Écoles alternatives, neurosciences et bonnes vieilles méthodes : pour en finir avec les miroirs aux alouettes. La Riposte de Philippe Meirieu est un livre de colère. Militant engagé pour une école plus juste, l’auteur ouvre le débat public sur l’école « livrée aux joueurs de flûte de la marchandisation ». Il répond point par point au ministre Blanquer.
Philippe Meirieu assume la position du pédagogue et monte au combat « sur la crête ». Il récuse, simultanément, la nostalgie des « anti-pédagos », comme le spontanéisme des « hyper-pégagos ». Ces deux camps, d’une part, les partisans du retour à l’autorité, de la dictée et du port de la blouse et, d’autre part, les militants des « écoles alternatives » et du développement naturel de l’enfant, ont actuellement le vent en poupe. Ils jouissent des faveurs des médias, avides de flatter l’opinion, et d’attaquer leur ennemi commun, l’école publique.
Contre ces confusions, Philippe Meirieu « descend dans l’arène » et fustige l’inculture pédagogique de l’institution. Ignorée de nos ministres et de nos chefs d’établissements, la pédagogie pourrait, pourtant, loin des slogans et des lieux communs largement diffusés, ouvrir de nouvelles perspectives face aux défis éducatifs d’aujourd’hui. Encore faudrait-il se poser les bonnes questions. « Quelle école voulons-nous ? Pour quelle société et quel monde ? ». Il ne s’agit pas de choisir entre « l’école idéale » et « l’école unique » et de revenir aux débats historiques des pédagogues, mais de travailler, enfin, à l’intégration par l’école publique de l’ensemble des acquis pédagogiques.

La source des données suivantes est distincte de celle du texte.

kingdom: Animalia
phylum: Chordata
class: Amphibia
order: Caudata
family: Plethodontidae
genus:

Contre l’autonomie libérale et la concurrence entre personnels et établissements, Meirieu prône une véritable autonomie démocratique. Il encourage les enseignants à construire des collectifs avec les parents, autour de projets d’école ou d’établissements, pour former des citoyens et encourager la coopération, plutôt que la compétition ou l’individualisme.
Loin de multiplier les évaluations, il faut sortir de « la pédagogie bancaire », dénoncée par Paulo Freire. Elle se contente de « payer » le travail de l’élève par une bonne note. « La pédagogie du chef-d’œuvre », chère à Célestin Freinet, évalue, non un simple résultat aléatoire, mais tout l’investissement du sujet dans son travail. Elle engage l’élève dans un autre rapport au temps et au désir. Il s’investit dans des activités à long terme qui donnent sens aux apprentissages. Il apprend à passer du plaisir immédiat au plaisir de la découverte progressive. Appelé à « prendre les choses en main », il construit progressivement son intelligence.
L’école voit dans l’attention un simple préalable psychologique à l’apprentissage ou une affaire de volonté individuelle. Les causes sociales de l’inattention ne sont jamais analysées. Dans la classe, il faut construire des cadres et des rituels favorables à l’attention conjointe et l’école doit faire de la formation de l’attention un véritable objectif.
Aux anti-pédagogues, Philippe Meirieu rappelle trois véritables « fondamentaux » qui devraient structurer la transmission scolaire : « la capacité de pensée, l’accès aux chefs d’œuvre -ceux que l’on étudie et ceux que l’on fait- et l’apprentissage de la coopération ».
En ces premières semaines de rentrée, voilà enfin un livre de combat qui donne de l’élan. Mais s’il faut former des citoyens, reste à se demander dans quelle République ?
Dominique Costantini, professeur de Philosophie, Sud éducation 84
Philippe Meirieu, La Riposte : Écoles alternatives, neurosciences et bonnes vieilles méthodes : pour en finir avec le miroir aux alouettes, Autrement (Essais et documents), 2018, 304 p., 17 €.